• **Data extract**
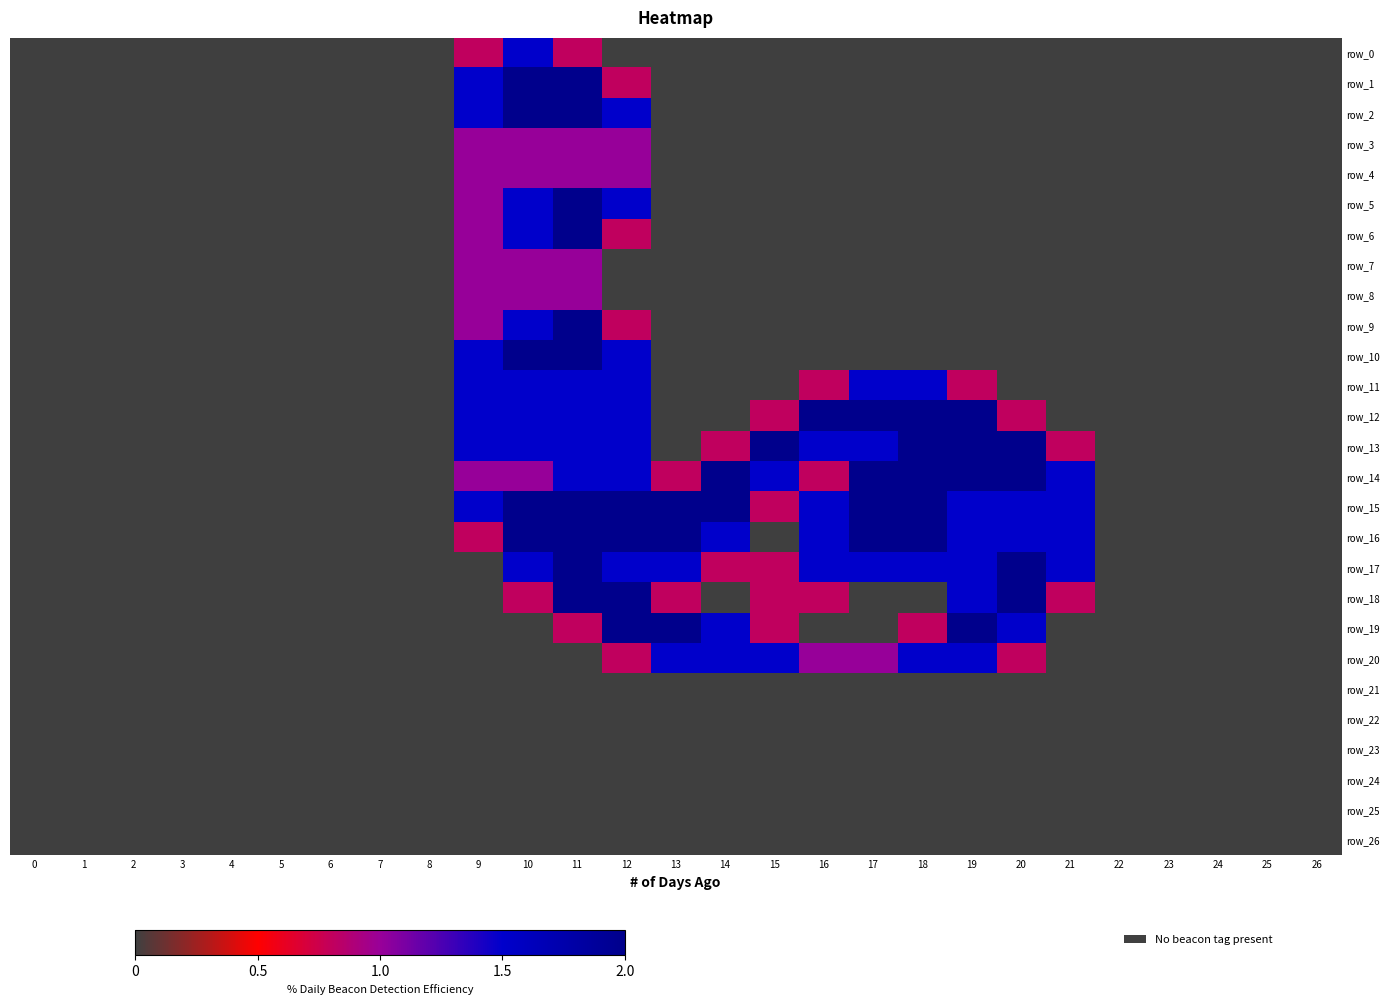

The value of row_18 at 19 is 2.6. True or false?

False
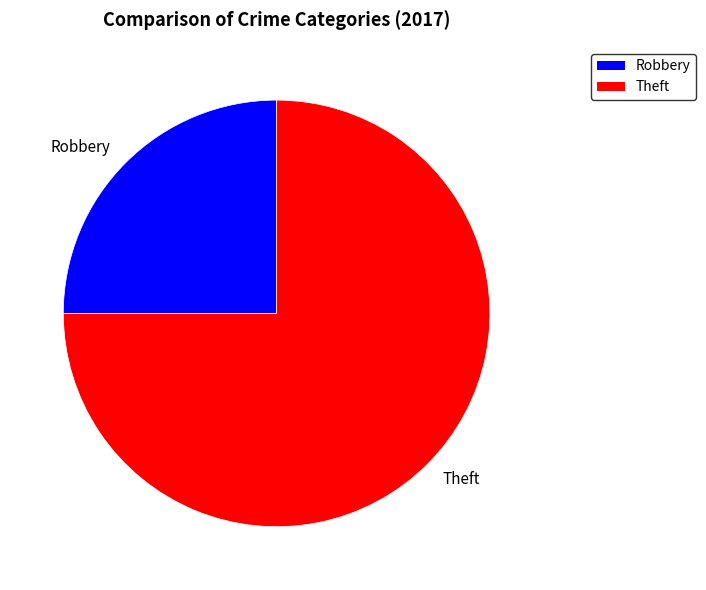

Count the number of slices in the pie.

2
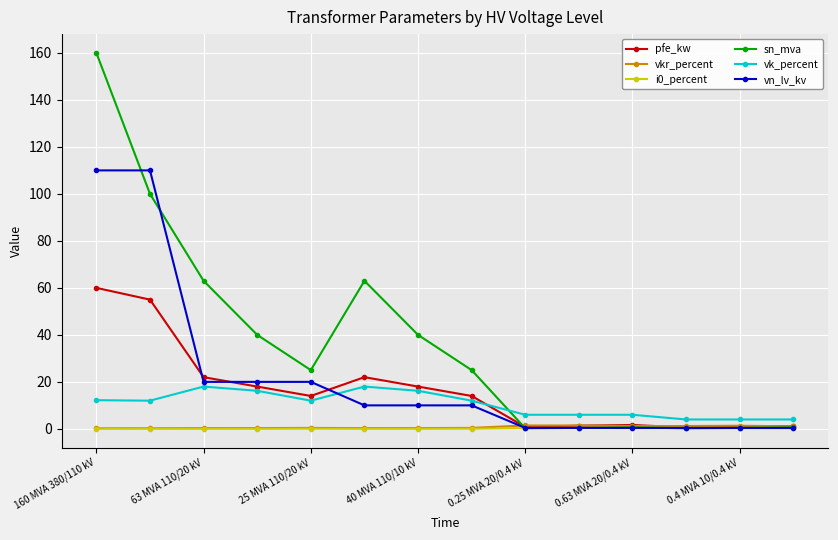

True or false: vkr_percent and i0_percent intersect in this chart.

False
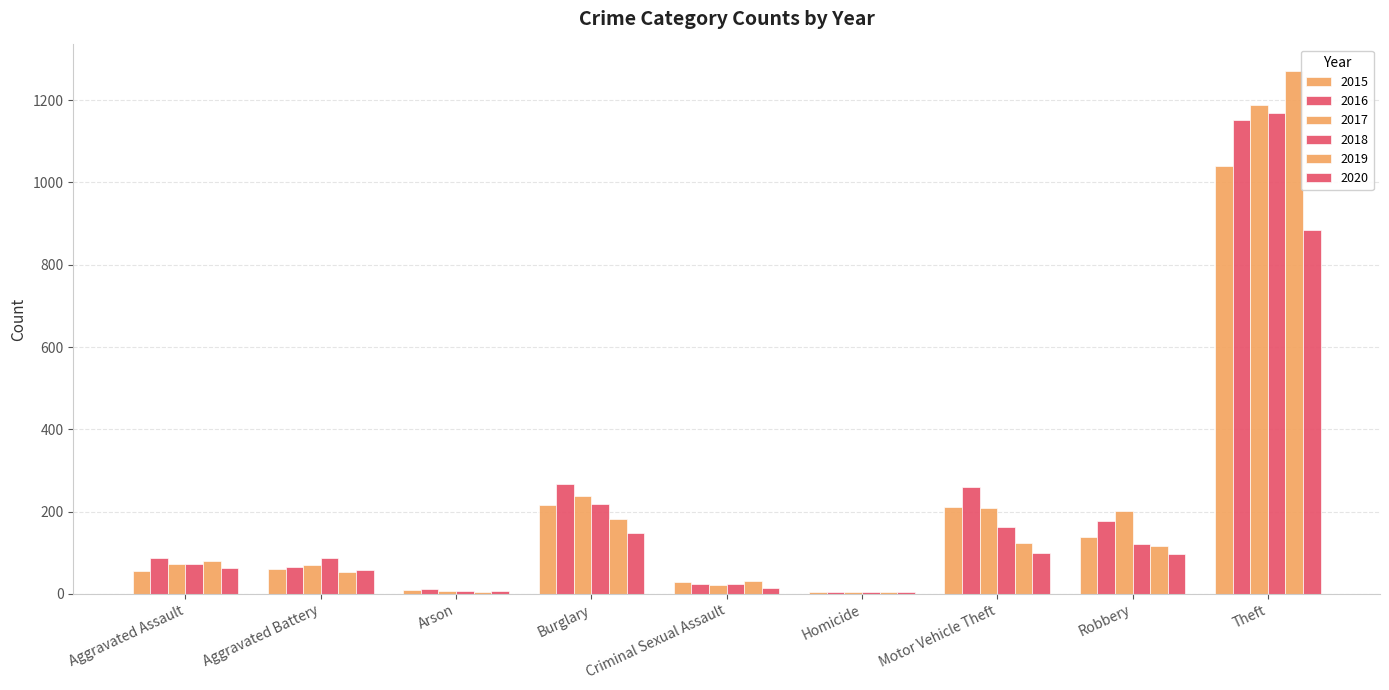

True or false: 2017 has a value of 202 at Robbery.

True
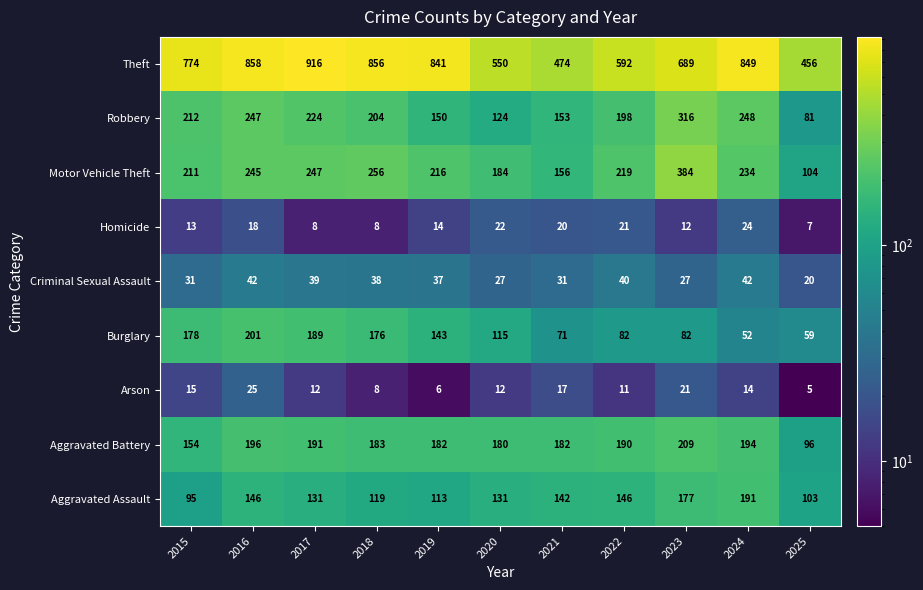

Which series has the largest total across all categories?

Theft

• **Requirement**
Rewrite all the records above as a numbered list, omitting the blank lines and leaving the pictures out.

• **Problem solution**
1. The value of row_18 at 19 is 2.6. True or false?
2. False
3. Count the number of slices in the pie.
4. 2
5. True or false: vkr_percent and i0_percent intersect in this chart.
6. False
7. True or false: 2017 has a value of 202 at Robbery.
8. True
9. Which series has the largest total across all categories?
10. Theft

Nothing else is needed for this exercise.